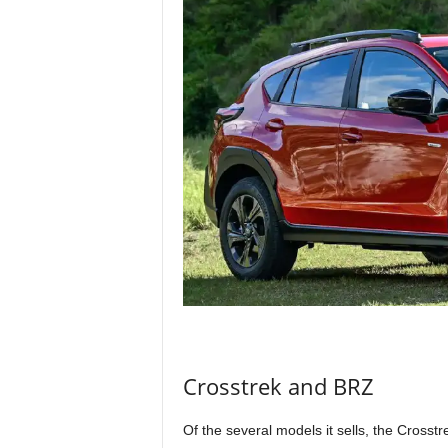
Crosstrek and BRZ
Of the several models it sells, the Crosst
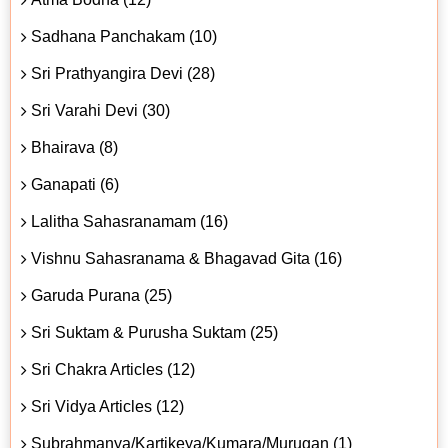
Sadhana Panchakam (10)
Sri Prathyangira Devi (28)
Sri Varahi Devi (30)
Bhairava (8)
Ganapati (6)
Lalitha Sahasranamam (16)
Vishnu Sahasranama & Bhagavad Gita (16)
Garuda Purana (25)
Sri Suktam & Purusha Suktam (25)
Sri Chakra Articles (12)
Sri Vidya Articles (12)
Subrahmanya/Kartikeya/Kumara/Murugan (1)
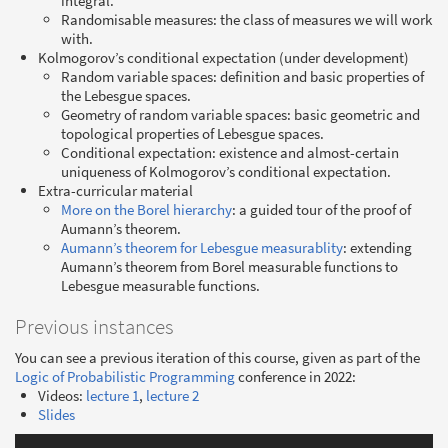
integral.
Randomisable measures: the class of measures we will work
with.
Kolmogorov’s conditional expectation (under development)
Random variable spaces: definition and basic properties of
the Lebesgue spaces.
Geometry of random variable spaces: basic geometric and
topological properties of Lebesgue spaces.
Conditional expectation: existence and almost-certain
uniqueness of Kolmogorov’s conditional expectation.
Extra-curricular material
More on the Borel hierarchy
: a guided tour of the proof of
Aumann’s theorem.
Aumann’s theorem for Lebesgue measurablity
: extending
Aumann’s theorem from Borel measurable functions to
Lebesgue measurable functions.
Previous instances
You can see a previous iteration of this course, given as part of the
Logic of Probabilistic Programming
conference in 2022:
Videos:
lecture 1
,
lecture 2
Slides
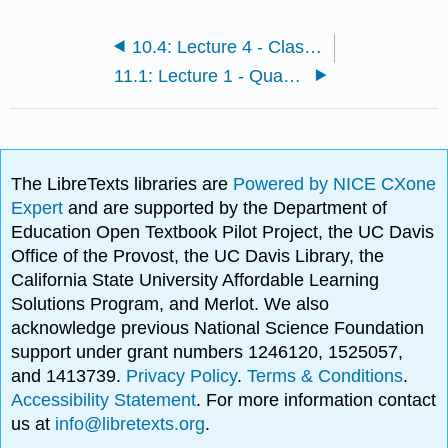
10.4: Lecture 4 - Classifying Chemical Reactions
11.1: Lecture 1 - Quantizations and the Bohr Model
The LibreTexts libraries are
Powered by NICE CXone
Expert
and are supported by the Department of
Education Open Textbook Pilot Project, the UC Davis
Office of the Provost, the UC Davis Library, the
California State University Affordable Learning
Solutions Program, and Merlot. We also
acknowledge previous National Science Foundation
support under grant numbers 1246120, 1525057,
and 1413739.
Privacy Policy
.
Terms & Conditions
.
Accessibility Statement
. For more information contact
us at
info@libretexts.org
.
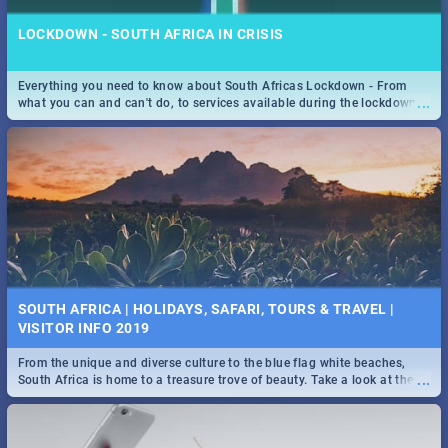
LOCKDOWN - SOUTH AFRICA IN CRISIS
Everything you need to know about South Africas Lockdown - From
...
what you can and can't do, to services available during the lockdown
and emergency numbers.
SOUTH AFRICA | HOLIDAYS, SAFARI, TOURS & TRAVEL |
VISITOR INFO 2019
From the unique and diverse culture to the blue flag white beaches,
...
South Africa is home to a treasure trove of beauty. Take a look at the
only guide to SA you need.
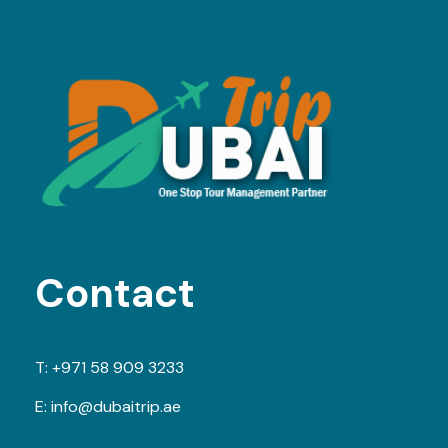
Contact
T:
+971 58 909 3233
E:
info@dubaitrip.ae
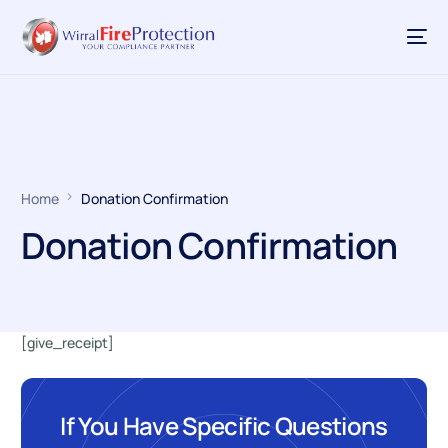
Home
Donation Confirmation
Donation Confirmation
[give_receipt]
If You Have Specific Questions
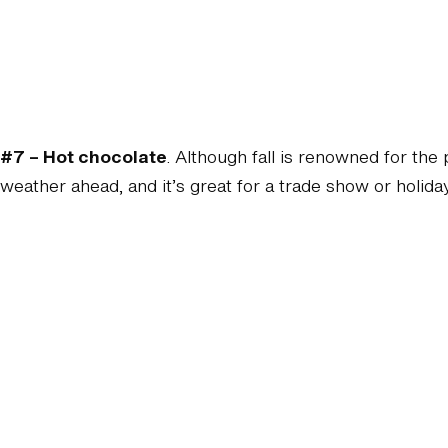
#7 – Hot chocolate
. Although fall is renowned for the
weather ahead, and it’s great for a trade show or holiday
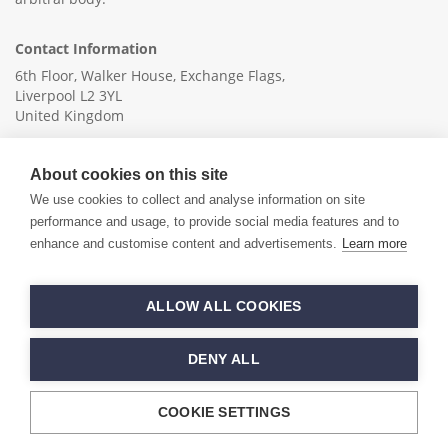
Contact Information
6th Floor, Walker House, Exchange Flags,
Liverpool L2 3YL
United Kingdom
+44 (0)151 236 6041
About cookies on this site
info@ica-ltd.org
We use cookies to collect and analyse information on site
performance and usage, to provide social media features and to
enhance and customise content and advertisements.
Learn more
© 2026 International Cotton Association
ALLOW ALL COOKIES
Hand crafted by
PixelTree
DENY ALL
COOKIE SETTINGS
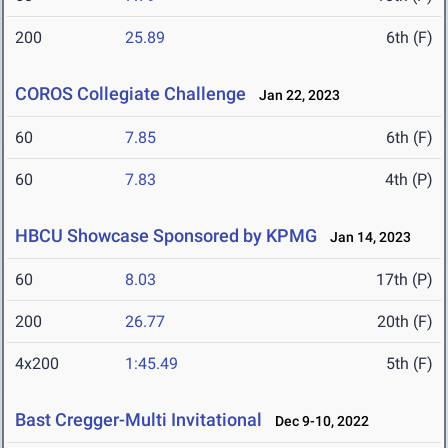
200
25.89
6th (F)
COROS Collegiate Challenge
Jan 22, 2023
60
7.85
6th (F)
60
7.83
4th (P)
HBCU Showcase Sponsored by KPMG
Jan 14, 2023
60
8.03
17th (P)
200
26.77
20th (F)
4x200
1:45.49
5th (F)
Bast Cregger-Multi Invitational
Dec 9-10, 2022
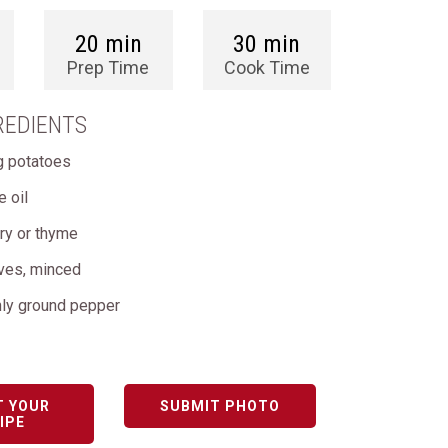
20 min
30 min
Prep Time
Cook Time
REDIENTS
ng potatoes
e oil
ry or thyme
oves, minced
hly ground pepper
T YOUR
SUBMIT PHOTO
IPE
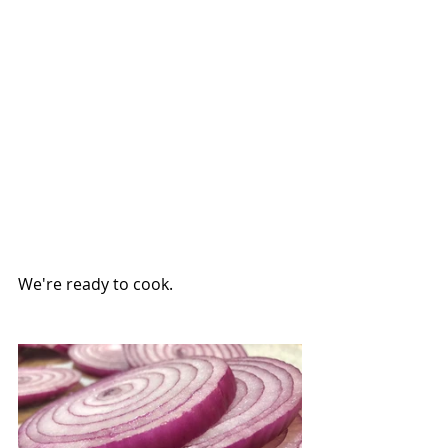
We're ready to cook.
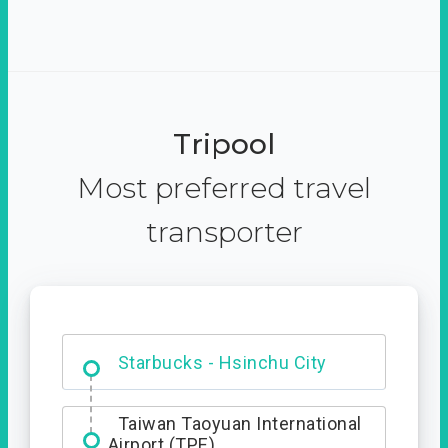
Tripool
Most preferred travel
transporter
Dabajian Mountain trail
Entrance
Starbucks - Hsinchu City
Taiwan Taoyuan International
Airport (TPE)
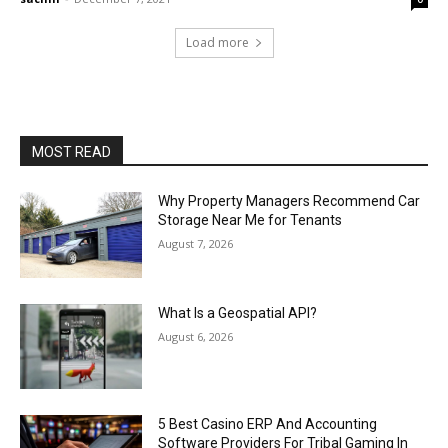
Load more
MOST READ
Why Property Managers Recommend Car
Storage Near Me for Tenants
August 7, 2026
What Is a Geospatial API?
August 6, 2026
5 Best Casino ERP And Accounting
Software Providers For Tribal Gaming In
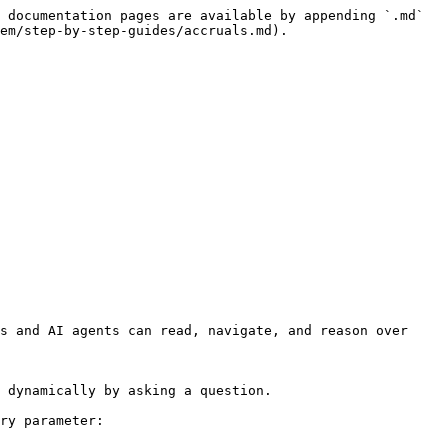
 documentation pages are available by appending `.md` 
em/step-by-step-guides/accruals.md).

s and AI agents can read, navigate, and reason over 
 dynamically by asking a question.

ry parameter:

★ ★ ★

**Exercise directions**:
Scan the entries above for the string "need", and copy every line where it turns up.

**Answer for the task**:
Everything you need to know about South Africas Lockdown - From
only guide to SA you need.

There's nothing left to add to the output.